Breaking wine glasses didn't seem appropriate. Neither the man or I are into wine. So we broke out the expensive crystal whisky glasses and stomped on them in a symbolic gesture.
The friends' texted,
"We kept ours on for 2 days! Then we chucked it into the drawer for good! We can't even fit into the bands now. Do better than us!" I grinned. It's been a week. I'm still not used to the rings. The man, on the other hand, seems to have done better. He has no issues with wearing the band to jam sessions and to do whatever that is he does at the gym.
The weight of the platinum isn't just literal. It's also metaphoric of the gravity of the legally binding contract/s we've signed. However, the state of being married doesn't make me happier or delirious with joy. I feel normal. In fact, I'm still more than slightly annoyed at the mountain of legal paperwork we've to comb through.
Prior to the wedding day, I wasn't at all nervous or particularly thrilled.

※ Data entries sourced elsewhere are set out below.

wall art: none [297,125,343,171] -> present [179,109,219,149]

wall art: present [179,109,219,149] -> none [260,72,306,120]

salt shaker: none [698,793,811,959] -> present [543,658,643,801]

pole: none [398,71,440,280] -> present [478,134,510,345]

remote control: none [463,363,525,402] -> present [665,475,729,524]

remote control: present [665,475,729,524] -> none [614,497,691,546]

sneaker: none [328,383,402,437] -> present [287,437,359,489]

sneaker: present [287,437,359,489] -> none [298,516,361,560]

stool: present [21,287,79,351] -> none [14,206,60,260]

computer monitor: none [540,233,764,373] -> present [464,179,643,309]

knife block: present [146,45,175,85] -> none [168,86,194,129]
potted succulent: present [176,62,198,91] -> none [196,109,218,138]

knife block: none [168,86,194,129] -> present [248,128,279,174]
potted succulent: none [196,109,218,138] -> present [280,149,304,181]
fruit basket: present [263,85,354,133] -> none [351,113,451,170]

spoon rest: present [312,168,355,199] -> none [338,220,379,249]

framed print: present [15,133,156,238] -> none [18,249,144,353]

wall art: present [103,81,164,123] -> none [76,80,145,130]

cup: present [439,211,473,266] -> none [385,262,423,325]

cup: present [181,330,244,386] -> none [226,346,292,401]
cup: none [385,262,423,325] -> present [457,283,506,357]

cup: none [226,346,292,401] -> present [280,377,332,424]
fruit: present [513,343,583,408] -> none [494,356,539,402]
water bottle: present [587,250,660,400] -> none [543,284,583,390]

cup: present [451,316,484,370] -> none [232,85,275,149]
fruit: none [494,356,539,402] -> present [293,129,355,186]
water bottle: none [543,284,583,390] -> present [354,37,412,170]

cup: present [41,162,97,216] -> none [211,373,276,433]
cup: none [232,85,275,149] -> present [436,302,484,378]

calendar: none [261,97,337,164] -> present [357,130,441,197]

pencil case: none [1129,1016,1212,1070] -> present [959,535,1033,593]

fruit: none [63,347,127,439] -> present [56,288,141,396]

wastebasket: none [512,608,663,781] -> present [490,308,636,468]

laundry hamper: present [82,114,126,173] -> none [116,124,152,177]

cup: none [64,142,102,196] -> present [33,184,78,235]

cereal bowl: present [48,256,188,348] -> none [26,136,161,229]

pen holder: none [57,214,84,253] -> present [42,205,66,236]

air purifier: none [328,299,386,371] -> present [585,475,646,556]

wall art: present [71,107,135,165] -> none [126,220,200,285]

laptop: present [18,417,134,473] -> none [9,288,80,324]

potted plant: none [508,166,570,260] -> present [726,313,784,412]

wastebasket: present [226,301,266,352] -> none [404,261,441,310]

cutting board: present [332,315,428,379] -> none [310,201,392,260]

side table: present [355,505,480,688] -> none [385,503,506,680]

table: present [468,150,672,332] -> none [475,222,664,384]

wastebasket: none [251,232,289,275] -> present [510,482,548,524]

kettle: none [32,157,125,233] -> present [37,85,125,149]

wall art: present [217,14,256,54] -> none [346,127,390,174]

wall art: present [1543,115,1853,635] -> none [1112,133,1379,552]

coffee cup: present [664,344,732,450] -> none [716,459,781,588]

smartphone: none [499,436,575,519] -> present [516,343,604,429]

We picked the wedding date simply because it was the most convenient opening in both our calendars and especially because by chance, many of our good friends who don't live in Singapore are back for short stints this October.
People around us seem to be happier to have us married. For some reason, knowing we're married seems to make people comfortable. We don't really care. I think we prefer to forget that we are married. To us, the wedding day was simply an occasion to ink an agreement to become legal partners with allocated rights recognized under Singapore laws. The essence of our relationship should remain the same. There shouldn't be such a thing of being more deeply in love or anything like that. It is the relationship that needs to be nurtured and nothing else.
By no means, our definition of marriage conforms to the majority's definition of marriage. In fact, I resent labelling the man as
'my husband'. He's simply
'my partner'. And this is how I shall introduce him, either by that or by his name.
I'm glad the wedding has been done on my/our terms and conditions. That made it perfect. However, the legal state of our relationship doesn't change a damn thing. We are still
us. We're not going to preach to anyone about the wonders of marriage because we don't view it that way. The wonder is in the relationship and being in love; not justified by a single stupid piece of legislation that does nothing for our state of mind, but pisses me off in every detail in amending paperwork, forms and whathaveyous.